Gauge transformation vs field excitation

Question

I think I'm fundamentally misunderstanding something.

Say I have a gauged Lagrangian for a complex scalar field $\phi$ with no SSB:

$$\begin{equation} \mathcal{L} = (D_{\mu}\phi)(D^{\mu}\phi)^{\dagger} - m^2 \phi \phi^{\dagger} - \frac{1}{4} F_{\mu \nu} F^{\mu \nu}\tag{1} \end{equation}$$

with $D_{\mu} = \partial_{\mu} + i A_{\mu}$.

And now suppose I parameterise my complex scalar field as $\phi(x) = r(x) e^{i \theta(x)}$ -- two real degrees of freedom excited around the vacuum at $\langle \phi\rangle = 0$. If I now plug this into the Lagrangian I get

$$\mathcal{L} = (\partial_{\mu} r + i \partial_{\mu} \theta r + i A_{\mu} r )(\partial_{\mu} r - i \partial_{\mu} \theta r - i A_{\mu} r ) - m^2 r^2 - \frac{1}{4} F_{\mu \nu} F^{\mu \nu}.$$

But by gauge invariance $A_{\mu}$ and $A_{\mu} + \partial_{\mu} \theta$ are exactly the same field (this may be the place where I'm doing something wrong), so

$$\mathcal{L} = (D_{\mu}r)(D^{\mu}r)^{\dagger} - m^2 r^2 - \frac{1}{4} F_{\mu \nu} F^{\mu \nu},\tag{2}$$

which only depends on the real excitation!

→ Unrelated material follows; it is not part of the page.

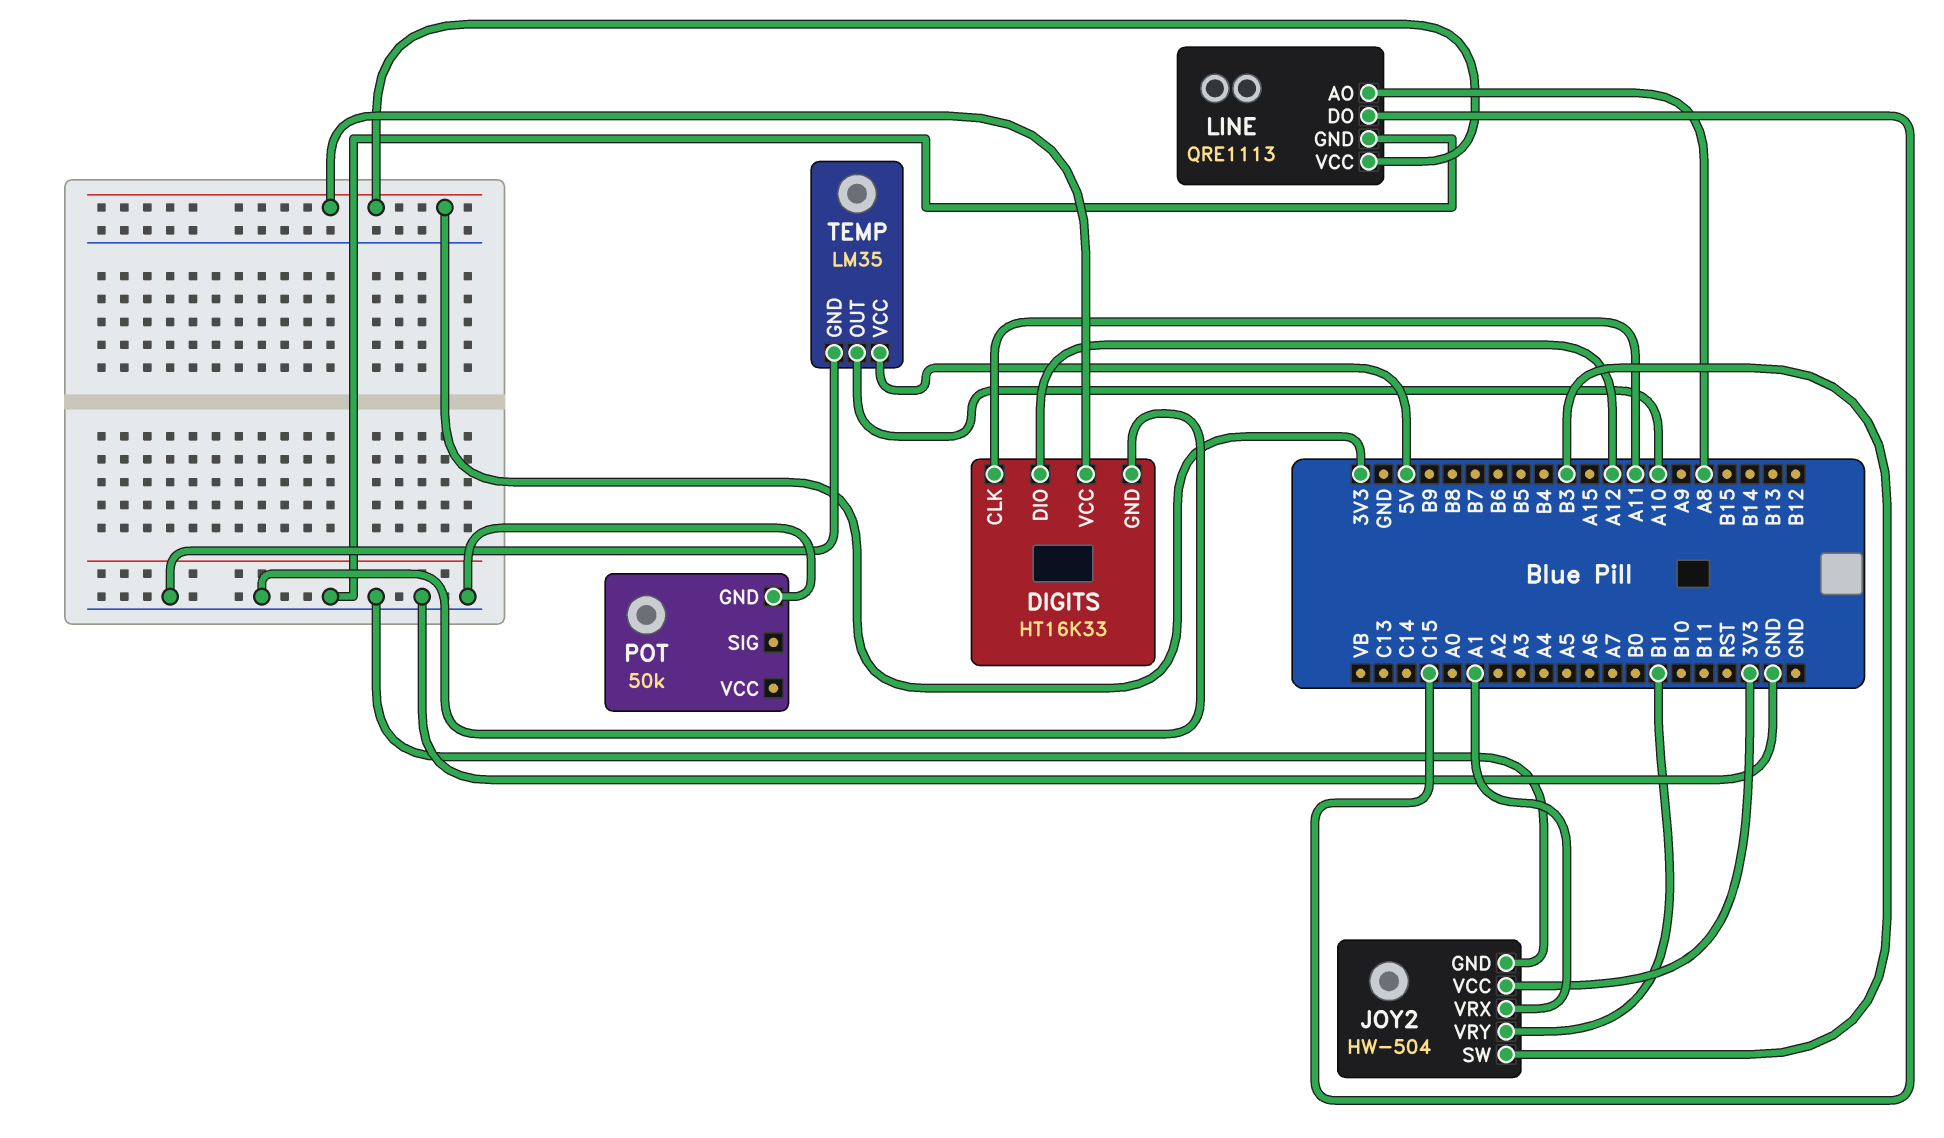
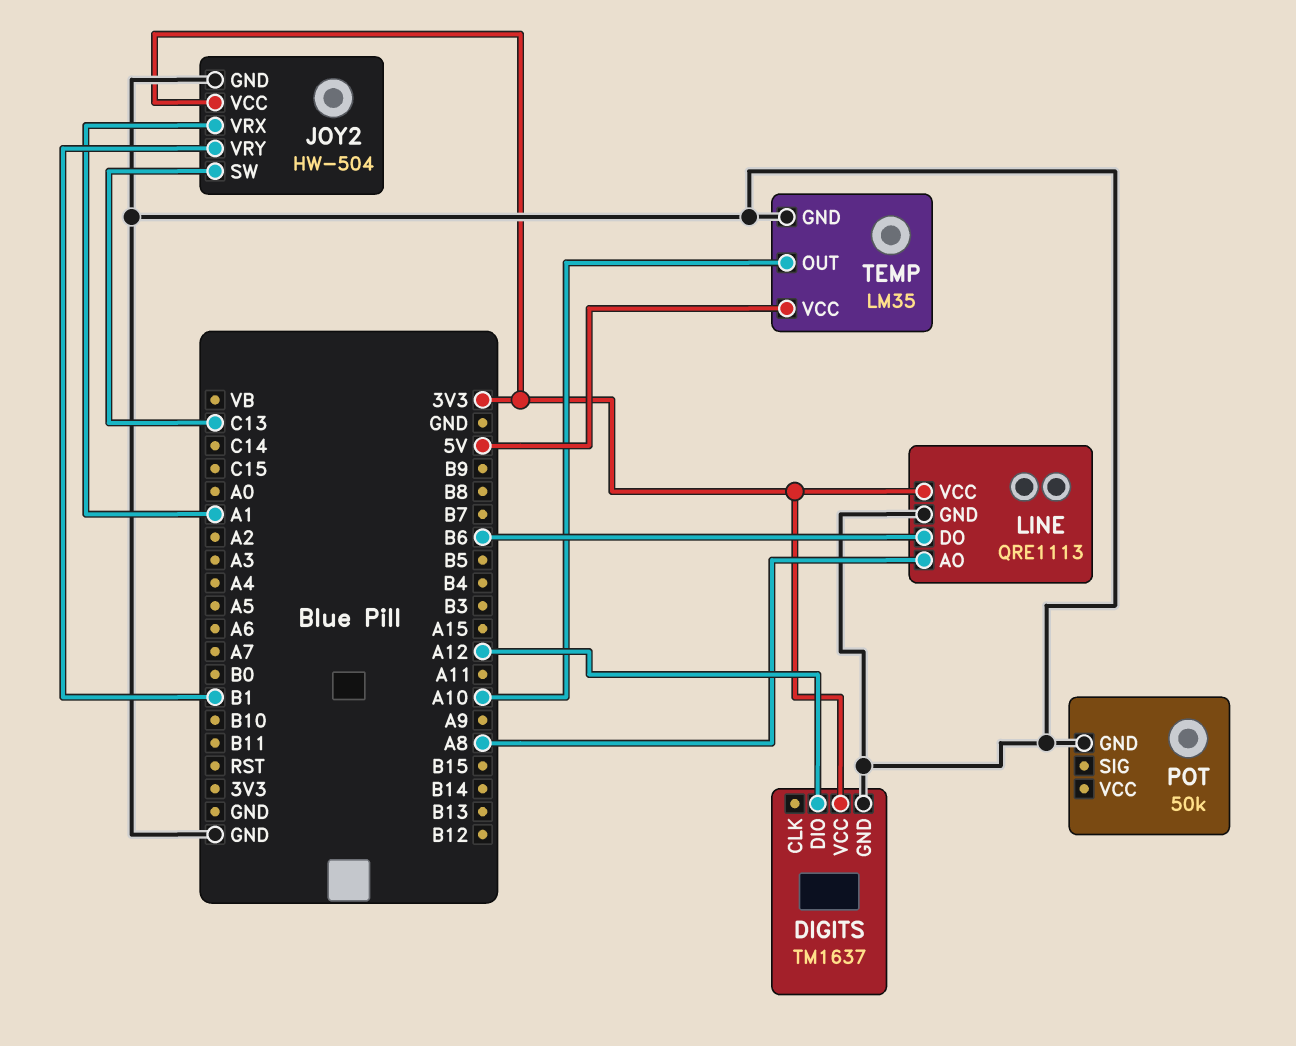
DIGITS: HT16K33 -> TM1637
DIGITS pin CLK: A11 -> none
JOY2 pin SW: B3 -> C13
LINE pin DO: C15 -> B6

I'm very confused as to where the angular excitation has gone. Was it just never real in the first place?

If we had SSB, we'd happily eliminate the goldstones that corresponded to the gauge degrees of freedom by letting them get eaten by the gauge field in just such a way. The only difference here is there's no vev to give the $A$s a mass.

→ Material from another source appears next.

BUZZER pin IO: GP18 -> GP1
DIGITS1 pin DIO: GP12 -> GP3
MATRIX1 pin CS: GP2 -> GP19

In this post, TwoBs' answer seems to do the same as I do, but it seems to me their argument rests on the fact that they have neglected to package up (where $h$ corresponds to my $r$) $\partial_{\mu} h$ and $A_{\mu} h$ into a covariant derivative again, and they claim this makes $\mathcal{L}$ non-gauge-invariant. I don't understand the argument. I don't feel like I have fixed a gauge anywhere, I've just expressed the $\phi$ field in a certain form, and since $A_{\mu}$ was a general field, $A_{\mu} + \partial_{\mu} \theta$ is surely also general.

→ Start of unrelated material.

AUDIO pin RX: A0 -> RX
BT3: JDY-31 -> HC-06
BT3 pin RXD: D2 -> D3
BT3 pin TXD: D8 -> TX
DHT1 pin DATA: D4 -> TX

Is there a difference between a gauge transformation and an angular excitation of the $\phi$ field? Do they only look the same at the level of the Lagrangian and in reality they're truly different?

Answer 1

Indeed you're doing something wrong, or at least confusing, when you say "...by gauge invariance $A_\mu$ and $A_\mu+\partial_\mu \theta$ are exactly the same field..." and then discard the $\partial_\mu \theta$: You're implictly imposing a gauge transformation with parameter $\theta$, which absorbs the phase into the gaueg field.

Also, your decomposition is only valid for nonzero fields, which includes extra confusion. For example, the modulus $r$ should be gauge invariant, you should have two massive scalars etc.

When there is a nonzero VEV, all you have writen goes through, and it's essentially the standard Higgs mechanism, where you can and routinely do shuffle "angular excitaion of $\phi$" and "part of gauge field" around by treating $\theta$ as parameter of a gauge transformation.

Answer 2

The issue is that the scalar has to be transformed as well when you perform a gauge transformation. Namely if you want to perform the change $$A_\mu + \partial_\mu \theta(x)$$ it has to come along with a gauge transformation of the scalar field by the same parameter, i.e. $$\phi \rightarrow e^{-i\theta(x)}\phi$$ I would recommend writing the complete Lagrangian first with whatever parameterization for $\phi$ you want, for example $\phi = \rho(x)e^{i\sigma(x)}$, (notice that so far the parameters have nothing to do with a gauge transformation). One does not need to speak about VEV even, to perform a gauge transformation. This way you will explicitly see if you can pick some $\theta(x)$ such that it eliminates the $\sigma(x)$ field.

If I am not mistaken what will happen is that $\sigma(x)$ will decouple for an appropriate $\theta(x)$ meaning it will not have interaction terms, but the $\sigma(x)$ kinetic term should remain and the total number of degrees of freedom conserved.